Thanks to Paul McCain for posting this wonderful article on his blog, Cyberbrethren. What he says goes for me too. He articulates quite well three of the great strengths of the Confessions. These are not dead, dry-as-dust historical documents for professional egghead theologians; they’re meant for everyday people living their everyday lives as Christians — for Christians who deal with unruly children or bad bosses or devious coworkers, who have bills to pay and worries about the future and hopes and dreams, too. Christians like you, in other words.

The only devotional literature I’ve ever found that surpasses the Lutheran Confessions is Holy Scripture itself. If you’re looking for the absolute best devotional writing you’ll ever find, dig into the Scriptures and the Confessions together. The Confessions will help you understand what you’re reading and I guarantee you’ll get more out of Scripture that way. God really blessed the men who drew up the Confessions, and we are blessed when we study, learn, appreciate, and apply their work.

From Cyberbrethren:

The Lutheran Confessions are Pastoral: The constant drum beat throughout them is the goal of comforting and caring for souls. The Lutheran Confessions are not theological speculations or abstractions. The times in which it was written called for pastoral care on a scale that could only be compared to a national emergency. Souls bruised and bullied by legalisms and demands placed on them outside of and beyond the Sacred Scriptures were healed by the healing and life-giving Gospel. Persons who were not hearing the comforting promises of the Holy Gospel, the free and full forgiveness of all salvation through Christ, received the mercy of God as they heard of the Savior who loved them and died and rose for them. The Lutheran Confessions speak to us today because they speak of the most important issues any of us ever face in our life. Who am I? What is life’s meaning? Who do I know God? Am I loved? How can I be sure? What am I do to with my life?

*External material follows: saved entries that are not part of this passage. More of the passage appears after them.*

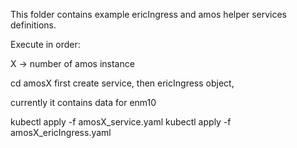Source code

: This folder contains example ericIngress and amos helper services definitions.

Execute in order:

X -> number of amos instance

cd amosX
first create service, then ericIngress object,

currently it contains data for enm10

kubectl apply -f amosX_service.yaml
kubectl apply -f amosX_ericIngress.yaml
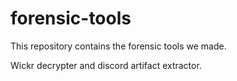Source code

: # forensic-tools
This repository contains the forensic tools we made.

Wickr decrypter and discord artifact extractor.
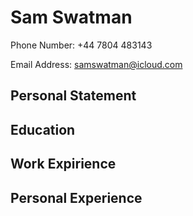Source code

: # Sam Swatman
Phone Number: +44 7804 483143

Email Address: samswatman@icloud.com
## Personal Statement

## Education

## Work Expirience

## Personal Experience 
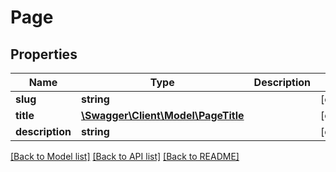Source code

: # Page

## Properties
Name | Type | Description | Notes
------------ | ------------- | ------------- | -------------
**slug** | **string** |  | [optional] 
**title** | [**\Swagger\Client\Model\PageTitle**](PageTitle.md) |  | [optional] 
**description** | **string** |  | [optional] 

[[Back to Model list]](../README.md#documentation-for-models) [[Back to API list]](../README.md#documentation-for-api-endpoints) [[Back to README]](../README.md)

The Lutheran Confessions are Practical: They go right to the heart of the key issues and, even in spite of the length of some articles in them, never wander off on side paths. It is a book on a mission and that is to deliver the Gospel: purely, cleanly, correctly and practically, again, for the care of souls. They are not journal articles indulging in scholarly pursuits, or the pet interests of their authors in the pursuit of credibility and respect in the academic community. The Confessions are practical resources for people’s faith and life, as they live and especially, as they die. Why? Because the golden thread running throughout them is the chief and most important teaching of the Christian faith: justification by God’s grace alone, through faith alone, on account of Christ alone, the teaching drawn from Scripture, alone: the Gospel.

The Lutheran Confessions are Personal: The Book of Concord was written by people who had deep and long first-hand experience with the various theological ills they are decrying and had first-hand knowledge of just how powerfully comforting and consoling the Gospel is. Therefore, for example, when you read about monasticism in this book, always behind these discussions stands the man who spent well over a decade of his life in this lifestyle, tortured and tormented no end by the lack of Gospel: Martin Luther. The book could almost be said to be a spiritual autobiography of all those who contributed to it. They are not dispassionate scientific essays. They are not mystical and obscure texts. They are personal statements of faith expressed on behalf of the Church, and for the Church, in order to gather more and more into the Church.

Those are three reasons why I am so passionate about the Book of Concord. Reader, why do you like the Book of Concord? What have you found helpful in it? What do you keep coming back to in it that has been of particular help and meaning to you?